On June 17, 2017, a historic homecoming was held for Hōkūleʻa and the Mālama Honua Worldwide Voyage at Magic Island. After sailing 42,000 miles around the world, the legendary canoe was received by nearly 50,000 people on O‛ahu. The celebrations continued throughout the week, including a Mālama Honua Summit held at the Hawai‛i Convention Center June 18–20.
College of Education (COE) students, faculty, and staff participated with presentations, games, and interactive activities. The public event drew steady attendance from families, school groups, educators, and other community members. Exhibits included a wide range of COE programs and projects.

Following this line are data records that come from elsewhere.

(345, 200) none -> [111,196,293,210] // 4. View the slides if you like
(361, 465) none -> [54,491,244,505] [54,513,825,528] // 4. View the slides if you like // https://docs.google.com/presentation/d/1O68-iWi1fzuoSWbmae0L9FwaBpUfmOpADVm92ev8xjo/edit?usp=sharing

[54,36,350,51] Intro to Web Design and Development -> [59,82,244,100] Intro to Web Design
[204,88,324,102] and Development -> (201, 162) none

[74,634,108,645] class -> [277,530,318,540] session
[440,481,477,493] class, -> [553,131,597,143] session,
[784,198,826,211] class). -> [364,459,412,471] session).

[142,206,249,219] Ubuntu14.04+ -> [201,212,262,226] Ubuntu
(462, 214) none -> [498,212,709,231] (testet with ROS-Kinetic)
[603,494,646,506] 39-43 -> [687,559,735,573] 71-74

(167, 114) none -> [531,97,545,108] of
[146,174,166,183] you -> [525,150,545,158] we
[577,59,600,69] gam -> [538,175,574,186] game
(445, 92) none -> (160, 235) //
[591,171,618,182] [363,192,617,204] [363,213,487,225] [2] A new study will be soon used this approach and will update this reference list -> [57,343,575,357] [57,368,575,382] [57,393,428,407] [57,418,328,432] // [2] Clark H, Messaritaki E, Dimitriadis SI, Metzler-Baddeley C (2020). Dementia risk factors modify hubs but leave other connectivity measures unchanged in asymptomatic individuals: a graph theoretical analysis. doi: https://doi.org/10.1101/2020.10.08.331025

- Center on Disability Studies (CDS) featured five Native Hawaiian P–20 education projects and provided fun math and science activities for all ages.
- Curriculum Research & Development Group (CRDG) offered publications on voyaging, the history of Hawai‛i, and Hawai‛i’s natural environment, selling out of one of their original publications on wayfinding.
- Department of Curriculum Studies (EDCS) STEMS² cohort 2 students presented posters of their master’s thesis work and place/culture- based projects; Wai‛anae Coast teachers in the Transforming Teaching project illustrated how culturally sustaining science leads to higher student engagement and learning; and Ethnomathematics and STEM Institute statewide teachers presented activities to engage community members from keiki to kupuna.
- Department of Learning Design and Technology (LTEC) demonstrated virtual reality examples, including a navigation experience on the Hōkūleʻa, in collaboration with CRDG.
- Office of Student Academic Services (OSAS) provided information on all of the COE’s programs.
For the last three years, the COE has been committed to the Mālama Honua Worldwide Voyage and Promise to Children through the classroom, educational outreach, publications, and other college-community events. Two of the COE’s faculty members – Tara O’Neill, Director of the Institute for Teacher Education Secondary Program and the Curriculum Studies STEMS² master’s concentration, and Linda Furuto, Professor of Mathematics Education and Director of the Ethnomathematics and STEM Institute – were also part of the actual voyage. O’Neill served as a crew member on leg 9 of the voyage, and Furuto served as a crew member on legs from Hawai‘i to Tahiti, American Sāmoa, Sāmoa, Olohega (Swain’s Island), Aotearoa (New Zealand), South Africa, Virginia, Washington, D.C., New York City, and the Hawaiian Islands back home from Kawaihae to Kaho‛olawe to Kalaupapa to O‘ahu.
Reflections from the Last Leg of the Voyage
“Three years, 42,000 nautical miles, and 150 ports later, I take a deep breath and slowly exhale as I reflect on the intensity and immensity of stringing the final pua of lei ka‘apuni honua “a lei around the world” on the Mālama Honua Worldwide Voyage. I feel my heart pulsating to a steadfast rhythm as we prepare the educational wa‘a to move forward on the next voyage. I reverently promise I will be a strong link in the intergenerational chain to honor our kupuna and help raise our keiki. From leg 1 (Hawai‘i to Tahiti) to leg 32 homecoming (Kawaihae to Kaho‛olawe to Kalaupapa to O‘ahu), I have felt these strong presences with each swell, squall, sunshine, and rainbow. Mahalo nui mama Hōkūle’a for gently and powerfully shaping our paths, guiding our course lines, and reminding me over and over again that we are never alone. May we be stewards of the land, protectors of peace, and caretakers of island earth as we walk in the footsteps of our ancestors” (Linda Furuto).